Título: Índios não têm mais animais para a caça
Autor: Fariello, Danilo
Fonte: O Globo, 24/02/2013, Economia, p. 43
Impacto socioambiental agora põe a construção de usinas hidrelétricas em xeque
Enviado especial
Minaçu (GO) A espingarda de Iawi, companheira de caminhadas pela selva, não tem balas. Tampouco elas são necessárias, porque já não existem animais selvagens a serem perseguidos na reserva dos avás-canoeiros em Goiás. A área é cercada por pasto e gado. O homem que era responsável pelo provimento da tribo também já não tem capacidade física para grandes perseguições cerrado adentro. Durante uma curta caminhada de 20 minutos até o córrego Pirapítinga, nas proximidades da aldeia, Iawi, de 53 anos, parou para recobrar o fôlego sete vezes.
Não há mais tempo para o índio ver os resultados de uma nova fase das políticas indigenistas no Brasil, que resultaram em um novo convênio firmado entre Funai e empreendedores no ano passado, visando à recuperação de aspectos culturais adormecidos entre os avás. Com anemia severa e baço aumentado, o resultado de um exame previsto para o dia 10 poderá comprovar as suspeitas de que tem leucemia.
Os avás-canoeiros estão entre as primeiras etnias beneficiadas pela Constituição de 1988, que obrigou que grandes projetos de infraestrutura com impacto em terras indígenas fossem submetidos ao Congresso antes da sua aprovação. Naquele momento, o foco principal era a demarcação das terras e a sobrevivência dos índios. De lá para cá, os debates quanto à interferência do homem branco nessas comunidades se acirraram com uma oposição cada vez mais forte aos riscos socioambientais dos projetos. Com isso, o governo tem adotado posição mais defensiva.
O novo convênio assinado entre Furnas e CPFL (empreendedores da usina hidrelétrica de Serra da Mesa) com a Funai já foi concebido de forma diferente do primeiro acordo, de 1992. As ações e metas previstas no convênio estão agora calcadas em uma preocupação maior com a preservação física e cultural das etnias. Casos como o dos avás-canoeiros são prioritários para a Funai por conta do número extremamente reduzido de integrantes dessa tribo.
Episódios recentes, como o debate internacional sobre a construção de Belo Monte, no Pará, e seu impacto sobre os povos do Xingu, têm levado o governo a reavaliar como aproveitar o potencial hidrelétrico brasileiro. Segundo o Ministério de Minas e Energia, o potencial de construção de novas hidrelétricas no Brasil acabará entre 2025 e 2030 porque, diante de pressões internas e externas, há um entendimento de que o país não deve avançar mais pela Amazônia para gerar energia.
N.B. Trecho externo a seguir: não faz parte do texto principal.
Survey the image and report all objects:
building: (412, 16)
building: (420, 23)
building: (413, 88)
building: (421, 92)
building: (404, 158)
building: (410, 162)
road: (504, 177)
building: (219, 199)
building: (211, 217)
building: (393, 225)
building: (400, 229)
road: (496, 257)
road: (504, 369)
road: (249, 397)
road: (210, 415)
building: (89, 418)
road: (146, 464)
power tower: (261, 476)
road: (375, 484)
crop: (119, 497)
O caso de Belo Monte ganhou notoriedade internacional e fez o diretor James Cameron, de "Avatar", vir ao Brasil em 2009. Diante das críticas, o governo teve de montar uma força-tarefa na área de comunicação para defender o empreendimento, que nos últimos dias voltou a ter sua sustentabilidade contestada. Faltam contrapartidas para os empreendedores responsáveis.
Teles Pires também preocupa
Na quinta-feira, índios e o ministro Gilberto Carvalho, da Secretaria-Geral da Presidência, travaram um diálogo tenso, na entrada do Palácio do Planalto, por conta da construção da usina de Teles Pires, no Mato Grosso, e seus impactos nas comunidades. Por esses motivos, os últimos projetos que envolvem hidrelétricas na Amazônia, como as usinas do Tapajós, também no Pará, já exigem mais cuidados ambientais.
Por outro lado, no ano passado, a exploração econômica das reservas indígenas já demarcadas no Brasilquase tornou-se uma realidade com a edição da portaria 303 pela Advocacia-Geral da União (AGU). A norma replicava para todo o país definições adotadas pelo Supremo Tribunal Federal (STF) para pacificar a disputa da reserva Raposa-Serra do Sol, em Roraima, abrindo espaço na prática para construção de estradas e atividades de mineração nessas áreas.
Diante da iminência do risco de uma intervenção desenfreada nas reservas sem grande debate social e após uma grita de representantes indígenas, o governo teve de recuar. A portaria foi suspensa depois que o Supremo indicou que a decisão não pode ser aplicada automaticamente e lembrou que há especificidades e recursos relacionados a Raposa-Serra do Sol a serem julgados em definitivo. A portaria 303 da AGU está suspensa até a decisão do Supremo.
O governo, no entanto, já se articula para tratar dos efeitos de estradas que cortam reservas ou de mineração em territórios indígenas. As discussões, que envolvem diversos ministérios, preveem royalties a serem pagos aos índios como compensação financeira pelo impacto ambiental. Atualmente eles só têm direito a essas compensações no caso de exploração hídrica, ou seja da construção de hidrelétricas.